Separatist spokesperson Sebby Sambom took to Facebook to warn of the dire consequences for the pilot if Jakarta refused to negotiate on independence for West Papua.

“If Jakarta is obstinate, then pilot will be executed to death,” he wrote in the post.

“Later we from the management of the TPNPB-OPM Central Headquarters will monitor. We will take the New Zealand citizen pilot as hostage and we are waiting for accountability from the Australian government, the New Zealand government, the European Union governments, and the United Nations, because for 60 years these countries have supported Indonesia to kill Indigenous Papuans.”

It’s now feared the Indonesian military, rarely known for its finesse, will be tempted to rush in, guns blazing, in a dangerous bid to liberate Mehrtens. Troops have already been dispatched to search for him. The New Zealander and the hostage construction workers could be killed in crossfire or hauled further into the mountainous territory to thwart Jakarta.

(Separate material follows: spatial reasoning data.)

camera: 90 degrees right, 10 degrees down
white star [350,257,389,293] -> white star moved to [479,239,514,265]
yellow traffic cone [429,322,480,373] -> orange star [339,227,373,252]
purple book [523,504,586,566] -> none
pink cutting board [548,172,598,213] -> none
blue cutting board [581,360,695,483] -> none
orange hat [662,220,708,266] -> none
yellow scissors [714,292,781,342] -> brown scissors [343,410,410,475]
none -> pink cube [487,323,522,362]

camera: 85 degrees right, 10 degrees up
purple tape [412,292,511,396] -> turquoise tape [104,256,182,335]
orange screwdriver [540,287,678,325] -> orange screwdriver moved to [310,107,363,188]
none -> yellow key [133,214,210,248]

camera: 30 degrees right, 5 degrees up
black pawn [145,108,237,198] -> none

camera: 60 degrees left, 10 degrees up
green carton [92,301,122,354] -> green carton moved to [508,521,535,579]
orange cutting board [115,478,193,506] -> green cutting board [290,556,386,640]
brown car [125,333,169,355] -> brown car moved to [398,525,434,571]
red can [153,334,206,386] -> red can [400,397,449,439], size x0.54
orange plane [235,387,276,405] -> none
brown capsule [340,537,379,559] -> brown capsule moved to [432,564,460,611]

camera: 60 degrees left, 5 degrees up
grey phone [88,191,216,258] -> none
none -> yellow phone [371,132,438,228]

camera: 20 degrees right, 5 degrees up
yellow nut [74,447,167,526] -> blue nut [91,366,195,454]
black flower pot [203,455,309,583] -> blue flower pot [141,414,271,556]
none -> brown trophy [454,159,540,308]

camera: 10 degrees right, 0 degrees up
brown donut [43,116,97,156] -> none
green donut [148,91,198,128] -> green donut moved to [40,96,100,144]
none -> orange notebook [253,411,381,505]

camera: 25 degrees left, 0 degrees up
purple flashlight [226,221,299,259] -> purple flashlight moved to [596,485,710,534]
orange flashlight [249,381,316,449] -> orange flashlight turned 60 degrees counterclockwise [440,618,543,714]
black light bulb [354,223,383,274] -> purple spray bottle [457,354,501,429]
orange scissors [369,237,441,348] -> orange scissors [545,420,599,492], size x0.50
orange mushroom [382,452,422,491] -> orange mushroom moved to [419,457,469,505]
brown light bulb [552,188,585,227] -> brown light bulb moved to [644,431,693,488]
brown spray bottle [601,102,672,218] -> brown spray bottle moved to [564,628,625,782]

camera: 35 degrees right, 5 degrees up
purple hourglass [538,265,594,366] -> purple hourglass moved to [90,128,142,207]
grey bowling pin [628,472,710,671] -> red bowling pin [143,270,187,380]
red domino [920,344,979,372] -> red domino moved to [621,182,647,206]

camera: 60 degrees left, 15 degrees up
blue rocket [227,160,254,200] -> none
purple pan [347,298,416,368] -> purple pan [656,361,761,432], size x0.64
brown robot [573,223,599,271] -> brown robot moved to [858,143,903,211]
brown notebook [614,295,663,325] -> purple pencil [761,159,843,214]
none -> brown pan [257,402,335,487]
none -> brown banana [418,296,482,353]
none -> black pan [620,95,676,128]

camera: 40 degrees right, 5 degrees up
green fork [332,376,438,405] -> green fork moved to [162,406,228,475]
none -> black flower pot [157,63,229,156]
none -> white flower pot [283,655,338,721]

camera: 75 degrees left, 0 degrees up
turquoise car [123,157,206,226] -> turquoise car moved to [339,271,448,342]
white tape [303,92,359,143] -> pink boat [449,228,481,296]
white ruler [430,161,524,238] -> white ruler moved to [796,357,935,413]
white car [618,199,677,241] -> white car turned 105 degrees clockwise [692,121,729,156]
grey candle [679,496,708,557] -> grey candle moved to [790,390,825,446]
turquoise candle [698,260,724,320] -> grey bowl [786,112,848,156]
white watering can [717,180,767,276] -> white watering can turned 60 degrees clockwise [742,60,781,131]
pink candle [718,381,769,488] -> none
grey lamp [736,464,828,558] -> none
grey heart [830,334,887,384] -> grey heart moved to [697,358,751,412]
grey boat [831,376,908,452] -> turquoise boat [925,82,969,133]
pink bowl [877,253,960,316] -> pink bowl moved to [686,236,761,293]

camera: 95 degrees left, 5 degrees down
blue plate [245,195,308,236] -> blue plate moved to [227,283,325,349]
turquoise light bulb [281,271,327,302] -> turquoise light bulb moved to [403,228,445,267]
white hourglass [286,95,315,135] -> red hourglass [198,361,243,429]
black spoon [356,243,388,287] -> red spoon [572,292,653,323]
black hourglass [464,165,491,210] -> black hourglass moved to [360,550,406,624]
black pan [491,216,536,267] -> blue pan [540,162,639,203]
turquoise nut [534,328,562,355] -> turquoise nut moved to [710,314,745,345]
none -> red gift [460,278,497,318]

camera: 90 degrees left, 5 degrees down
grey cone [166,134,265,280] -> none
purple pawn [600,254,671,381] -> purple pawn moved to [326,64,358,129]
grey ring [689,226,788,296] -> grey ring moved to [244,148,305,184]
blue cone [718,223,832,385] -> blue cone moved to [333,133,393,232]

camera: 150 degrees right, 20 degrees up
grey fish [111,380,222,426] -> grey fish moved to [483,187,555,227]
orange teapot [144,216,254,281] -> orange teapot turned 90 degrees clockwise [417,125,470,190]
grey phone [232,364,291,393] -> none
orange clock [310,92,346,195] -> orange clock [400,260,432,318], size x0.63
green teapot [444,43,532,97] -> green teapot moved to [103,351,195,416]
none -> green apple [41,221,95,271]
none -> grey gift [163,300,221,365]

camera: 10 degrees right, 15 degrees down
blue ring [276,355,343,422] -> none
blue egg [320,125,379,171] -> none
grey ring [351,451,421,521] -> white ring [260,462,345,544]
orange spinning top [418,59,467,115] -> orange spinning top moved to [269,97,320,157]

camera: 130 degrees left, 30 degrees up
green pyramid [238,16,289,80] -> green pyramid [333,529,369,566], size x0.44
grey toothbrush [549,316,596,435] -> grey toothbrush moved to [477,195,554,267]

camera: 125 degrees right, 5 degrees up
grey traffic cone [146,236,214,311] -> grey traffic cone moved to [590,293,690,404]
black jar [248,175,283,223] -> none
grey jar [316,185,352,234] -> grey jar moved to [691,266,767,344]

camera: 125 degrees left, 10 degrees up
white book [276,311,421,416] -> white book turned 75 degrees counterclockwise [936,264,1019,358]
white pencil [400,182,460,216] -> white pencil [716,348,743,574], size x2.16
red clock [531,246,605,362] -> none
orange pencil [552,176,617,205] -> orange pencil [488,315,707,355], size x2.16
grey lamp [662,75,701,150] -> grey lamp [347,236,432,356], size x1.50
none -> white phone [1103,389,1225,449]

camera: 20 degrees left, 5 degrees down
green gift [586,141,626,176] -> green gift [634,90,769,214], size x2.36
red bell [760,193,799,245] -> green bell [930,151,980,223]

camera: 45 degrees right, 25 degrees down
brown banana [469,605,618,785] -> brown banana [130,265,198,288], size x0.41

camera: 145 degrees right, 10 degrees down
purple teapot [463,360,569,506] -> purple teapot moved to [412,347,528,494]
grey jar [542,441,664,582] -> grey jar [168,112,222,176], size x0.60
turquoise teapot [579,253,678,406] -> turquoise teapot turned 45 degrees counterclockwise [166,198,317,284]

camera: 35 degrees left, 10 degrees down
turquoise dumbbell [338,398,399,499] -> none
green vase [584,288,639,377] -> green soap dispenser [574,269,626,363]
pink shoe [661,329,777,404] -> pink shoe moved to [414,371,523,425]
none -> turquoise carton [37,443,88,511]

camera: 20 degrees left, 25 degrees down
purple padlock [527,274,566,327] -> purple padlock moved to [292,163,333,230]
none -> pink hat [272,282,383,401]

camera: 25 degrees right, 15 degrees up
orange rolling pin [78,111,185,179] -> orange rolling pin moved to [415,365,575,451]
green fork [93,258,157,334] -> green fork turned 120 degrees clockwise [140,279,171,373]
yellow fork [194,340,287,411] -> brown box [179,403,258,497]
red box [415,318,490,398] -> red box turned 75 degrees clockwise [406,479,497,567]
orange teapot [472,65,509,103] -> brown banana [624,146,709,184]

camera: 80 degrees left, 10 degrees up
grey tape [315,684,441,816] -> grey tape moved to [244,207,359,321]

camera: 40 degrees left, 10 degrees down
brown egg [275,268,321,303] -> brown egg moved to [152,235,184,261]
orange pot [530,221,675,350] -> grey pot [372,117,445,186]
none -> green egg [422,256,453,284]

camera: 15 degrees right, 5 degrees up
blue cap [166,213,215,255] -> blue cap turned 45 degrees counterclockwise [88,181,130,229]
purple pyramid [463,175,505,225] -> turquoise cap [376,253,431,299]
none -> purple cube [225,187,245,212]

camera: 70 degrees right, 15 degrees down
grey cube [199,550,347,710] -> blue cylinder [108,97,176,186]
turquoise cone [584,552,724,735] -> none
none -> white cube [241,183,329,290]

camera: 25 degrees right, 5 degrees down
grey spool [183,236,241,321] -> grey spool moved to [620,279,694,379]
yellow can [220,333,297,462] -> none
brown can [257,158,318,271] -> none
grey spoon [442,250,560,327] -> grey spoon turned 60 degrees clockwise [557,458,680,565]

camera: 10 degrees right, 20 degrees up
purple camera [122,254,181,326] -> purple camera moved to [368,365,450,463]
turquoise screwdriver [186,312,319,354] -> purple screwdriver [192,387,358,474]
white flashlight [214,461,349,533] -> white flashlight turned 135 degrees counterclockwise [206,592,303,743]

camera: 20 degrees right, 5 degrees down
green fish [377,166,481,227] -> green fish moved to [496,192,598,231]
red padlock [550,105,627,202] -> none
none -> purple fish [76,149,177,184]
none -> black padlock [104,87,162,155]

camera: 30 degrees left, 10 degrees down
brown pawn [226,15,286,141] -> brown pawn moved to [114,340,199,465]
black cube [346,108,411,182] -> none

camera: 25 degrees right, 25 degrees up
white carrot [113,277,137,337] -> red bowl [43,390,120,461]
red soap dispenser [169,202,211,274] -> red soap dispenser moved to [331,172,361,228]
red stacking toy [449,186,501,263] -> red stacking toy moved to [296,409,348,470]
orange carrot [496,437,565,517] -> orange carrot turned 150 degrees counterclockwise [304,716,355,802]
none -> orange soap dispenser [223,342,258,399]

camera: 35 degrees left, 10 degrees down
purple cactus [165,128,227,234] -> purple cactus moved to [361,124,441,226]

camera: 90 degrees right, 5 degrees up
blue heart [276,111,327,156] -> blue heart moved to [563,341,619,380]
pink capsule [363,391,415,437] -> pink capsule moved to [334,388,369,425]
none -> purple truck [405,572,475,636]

West Papua has been troublesome for Jakarta for decades. Most of Indonesia became independent after the Dutch colonisers left in 1949. But West Papua, which adjoins Papua New Guinea, remained Dutch until the early 1960s when authority was transferred to Indonesia, which promised a so-called Act of Free Choice: a UN-supervised ballot on independence.

In 1969, just over 1000 Papuans hand-picked by Jakarta chose to keep the province within Indonesia. The vote was accepted by much of the world, but it is disputed by many Indigenous Papuans who continue to insist independence. 

Indonesia researcher for Human Rights Watch Andreas Harsono told CNN seizing hostages was a crime.

“The National Liberation Army for West Papua should immediately and unconditionally release all hostages in Nduga,” he said.